Myrm includes a built-in diagnostic engine that proactively detects unhealthy tasks and surfaces actionable recommendations.

6 Diagnostic Rules

RuleDetectsAction
Stranded in ReadyTask sitting in READY too long without being picked upArchive or check dispatcher
Repeated FailuresHigh consecutive failure count (auto-blocked)Review task description or archive
Stuck in BlockedTask blocked for too long without resolutionAdd comment, unblock, or archive
Dead DependencyAll parent tasks are in terminal failed/archived stateArchive the orphaned task
Stranded in TriageRough idea sitting in TRIAGE without being specifiedRun Specify or archive
Block→Unblock CyclingTask repeatedly blocked by agent after being unblocked — root cause not addressedReview block reasons, try different intervention

Severity Auto-Escalation

Each rule automatically escalates severity based on how far past the threshold the task is:
  • Warning (1×–2× threshold) — yellow badge on card
  • Error (2×–7× threshold) — orange badge
  • Critical (≥7× threshold) — red badge with urgent attention needed

Card-Level Badges

Diagnostic results are evaluated at O(1) cost per card and displayed as severity badges directly on Kanban cards.

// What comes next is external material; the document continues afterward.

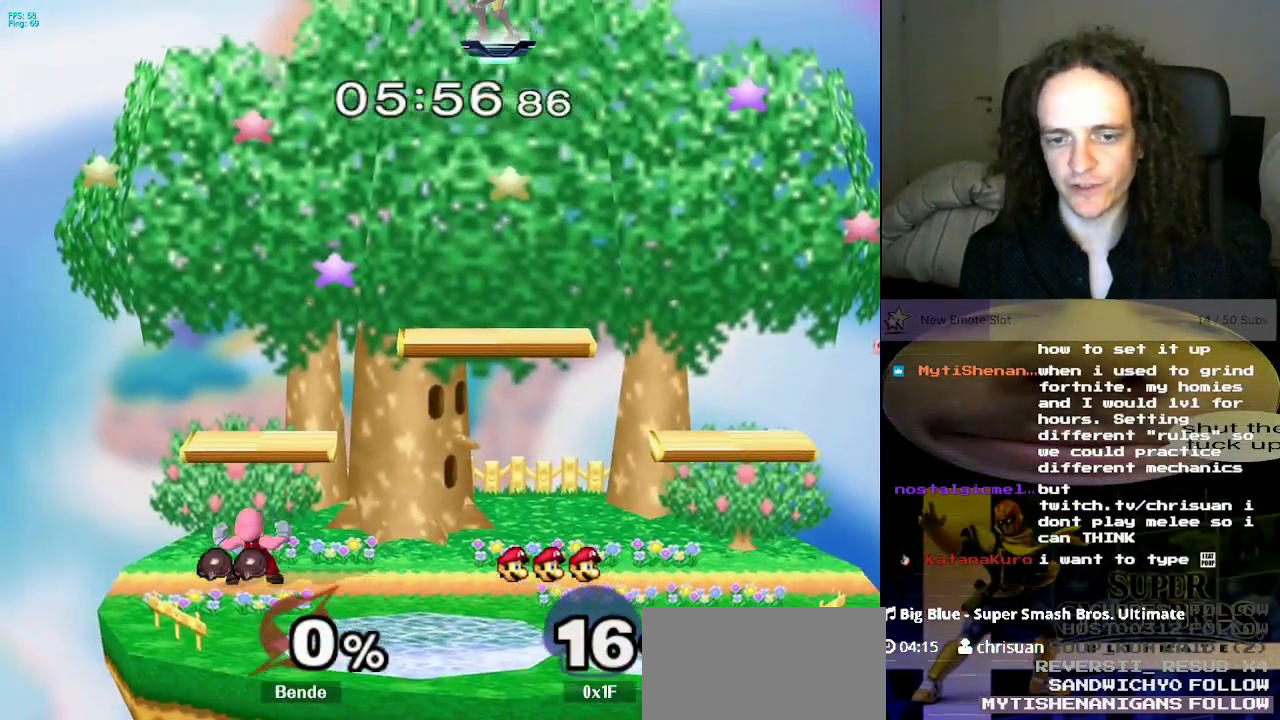
{"buttons": ["L1"], "left_stick": "center", "right_stick": "center", "events": [[101, "left_stick", "center"], [234, "L1", "down"]]}
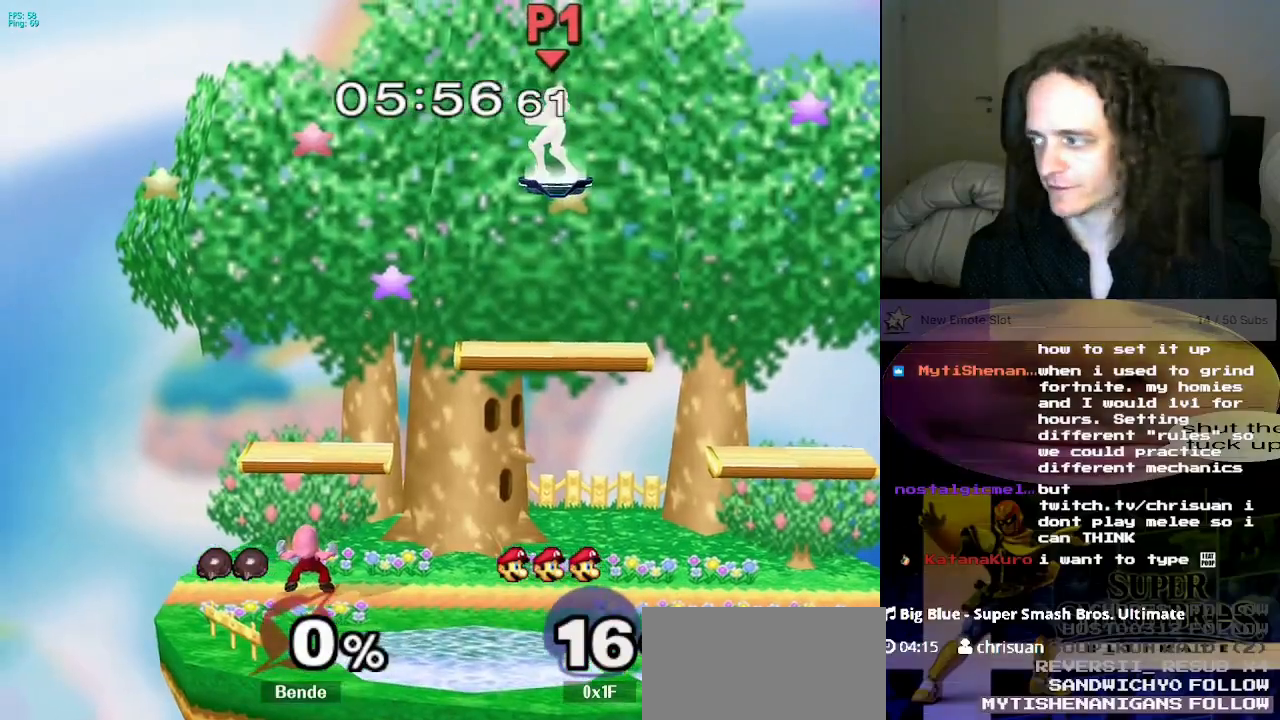
{"buttons": [], "left_stick": "left", "right_stick": "center", "events": [[300, "L1", "up"], [300, "left_stick", "right"], [450, "left_stick", "left"]]}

Click any badge to open the diagnostic drawer with detailed explanations and one-click action buttons (archive, unblock, add comment, etc.).

Getting Started

  1. Kanban Board: Navigate to the Kanban page in the sidebar
  2. Create a Task: Click “New Task” and describe what needs to be done
  3. Set Dependencies: Drag connections between tasks to define execution order
  4. Launch: Tasks auto-execute based on priority and dependency order
  5. Monitor: Watch real-time progress with heartbeat updates
For sub-agent orchestration, simply describe a complex task to any agent — it will automatically decompose and delegate using the appropriate pattern.